Why Do I Do the Things I Do?

>> Monday, August 2, 2010

Some days I do things that I realize make no sense, and I can't seem to explain why I even bother.   Today is one of those days. 

For the past day (ish), I have een working on putting together a 500 piece picture puzzle called "Kittens and Puppies."  Let me digress for a moment to mention a few things.  First, there are no puppies anywhere in the picture.  Second, I have always wondered about the phrase "picture puzzle."  If I'm putting it together (as opposed to solving it, or working it out), isn't it a given that the puzzle is a "picture" as opposed to ... say ... a word puzzle?  Just wondering.

Okay, moving on.  I'm putting together this puzzle, but I have a problem, and I know I have a problem.  I will never finish the puzzle, and I many never even come close, and yet, I persist in trying. 

You see, we were supposed to part with this puzzle last May at our annual garage sale.  In fact, the puzzle was sitting on the table, up for sale for several hours waiting for a buyer.  At that time, we knew all the pieces were there, because I painstakingly counted them all before including the box in the sale pile.   Unfortunately, the rain that day kept coming and going, and as the morning drew to a close, several very strong gusts of wind began wreaking havoc.  We amused ourselves repeatedly by chasing down odds and ends that blew into the grass or began floating off down the street. We even lost a matching set of painted hurricane glasses.  (Hey, at least we lost the set and not one each from two sets.)  One of the biggest gusts blew lots of books off one of the tables, and somehow managed to pick up this entire puzzle box and send it 10 feet into the yard.

True, I painstakingly counted all the pieces before the sale, but I never bothered to tape the box shut.

Brilliant.

Now 500 or so pieces were scattered in a radius of several feet.  We were doomed.  Nonetheless, Sister, Darling Husband, Niece and I diligently hunted for the pieces, counting as we went, and returning them to the box.  I have a vague recollection that we thought we found about 485 of the 500 pieces, but we weren't sure.  Of course, the smart thing to do at that moment would have been to take the box to the nearest trash can and be done with it.  For some weird, garage-sale-hazed moment, none of us thought that was the right answer. 

Sister wanted to get out the lawn mower and see if we could suck up more pieces.  I, instead, had this allegedy brilliant idea of taking the puzzle home and re-assembling it to find out how many pieces we had lost in the grass "just for fun."

That was May.  The silly puzzle sat in my bedroom since May.  Sometime last week, I picked it up, planning on moving it to a different "to do" pile, when I managed to dump it again, this time behind a stack of boxes.  No matter how I searched, I knew there was no way I was going to know if I got all the pieces this time, especially considering that I had no idea how many pieces I even had to work with.

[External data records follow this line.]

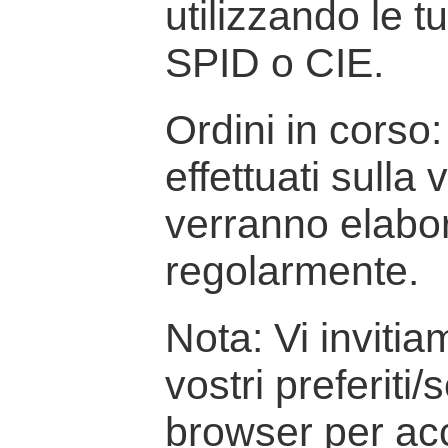
utilizzando le t
SPID o CIE.
Ordini in corso: 
effettuati sulla
verranno elabor
regolarmente.
Nota: Vi inviti
vostri preferiti/
browser per ac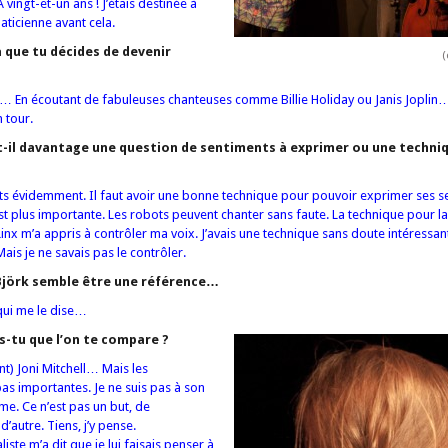
vingt-et-un ans ! J’étais destinée à
ticienne avant cela.
 que tu décides de devenir
(
… En écoutant de fabuleuses chanteuses comme Billie Holiday ou Janis Joplin… 
 tour.
st-il davantage une question de sentiments à exprimer ou une techni
ts évidemment. Il faut avoir une bonne technique pour pouvoir exprimer ses s
est plus importante. Les robots peuvent chanter sans faute. La technique pour l
inx m’a appris à contrôler ma voix. J’avais une technique sans doute intéressante,
is je ne savais pas le contrôler.
Björk semble être une référence…
qui me le dise…
is-tu que l’on te compare ?
nt) Joni Mitchell… Mais les
s importantes. Je ne suis pas à son
me. Ce n’est pas un but, de
’autre. Tiens, j’y pense.
iste m’a dit que je lui faisais penser à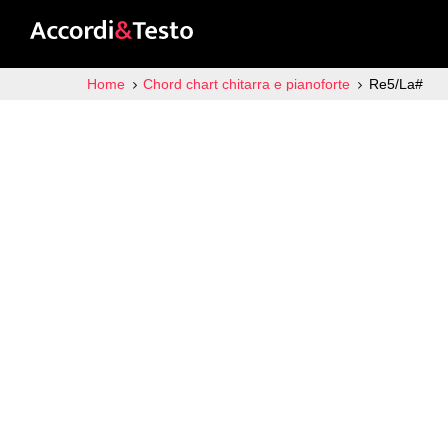
Home
Chord chart chitarra e pianoforte
Re5/La#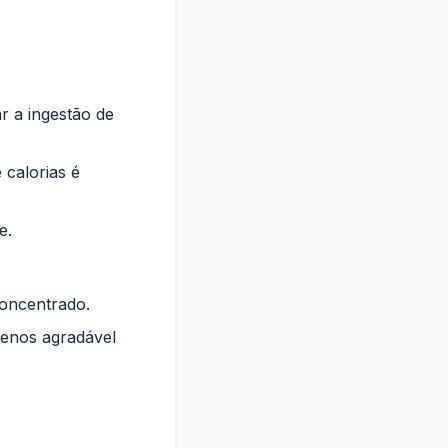
r a ingestão de
 calorias é
e.
oncentrado.
enos agradável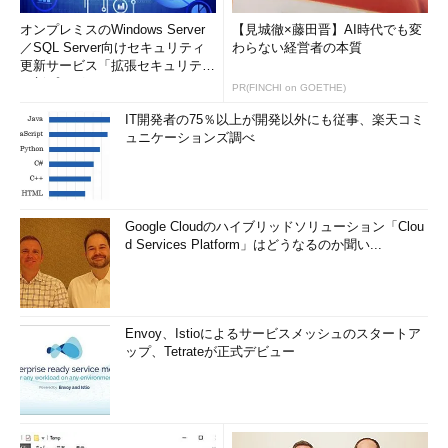
オンプレミスのWindows Server
【見城徹×藤田晋】AI時代でも変
／SQL Server向けセキュリティ
わらない経営者の本質
更新サービス「拡張セキュリティ
更新プログ...
PR(FINCHI on GOETHE)
IT開発者の75％以上が開発以外にも従事、楽天コミ
ュニケーションズ調べ
Google Cloudのハイブリッドソリューション「Clou
d Services Platform」はどうなるのか聞い...
Envoy、Istioによるサービスメッシュのスタートア
ップ、Tetrateが正式デビュー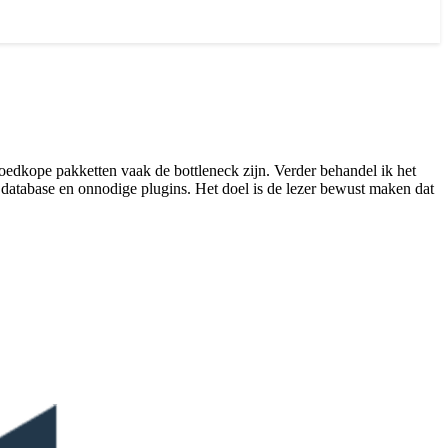
 goedkope pakketten vaak de bottleneck zijn. Verder behandel ik het
database en onnodige plugins. Het doel is de lezer bewust maken dat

Still, I didn't throw it away.

Now, I am sitting in my family room, typing this blog, staring at this partially assembled puzzle on the table next to me.  I am persisting in trying to put the blasted thing together against all odds, against all reason, and certainly with a few doubts about my sanity.

Obviously, I don't have all the pieces.  I'm not even close.  Yet, the weirdest part is that I can't figure out if I have too many edge pieces, or not enough.  The top of my puzzle is longer than the bottom,  I am missing no more than 2 edge pieces the way I have the thing currently assembled, and yet I have three leftover pieces that seem to fit nowhere.  Even better, all the assembled pieces seem to fit together seamlessly.

I am assembling a puzzle that doesn't have all the pieces, and I can't seem to stop myself.  I am sure there is a metaphor in there somewhere.

2 comments:

Peggy Sue Brister August 2, 2010 at 8:54 PM  

I'm too OCD about things being even. Numbers, whatever, anything. If I spilled a puzzle and knew I had pieces missing it would have immediately gone in the trash/outside. I wouldn't have even brought it inside to throw it away. I would not have wanted that UNEVEN puzzle in my house. You think I am kidding, but I am not. Ok, so I am a little weird and you aren't the first person to ever tell me that, but my vote is chunk that GD puzzle and never look back. I hate puzzles also. I bought some for my kids and I hate them as well.

Susan August 4, 2010 at 2:16 AM  

Very slowly, put down the puzzle and head to the garbage can. Okay, okay I know you aren't going to do that. But you SHOULD. But I do understand the madness.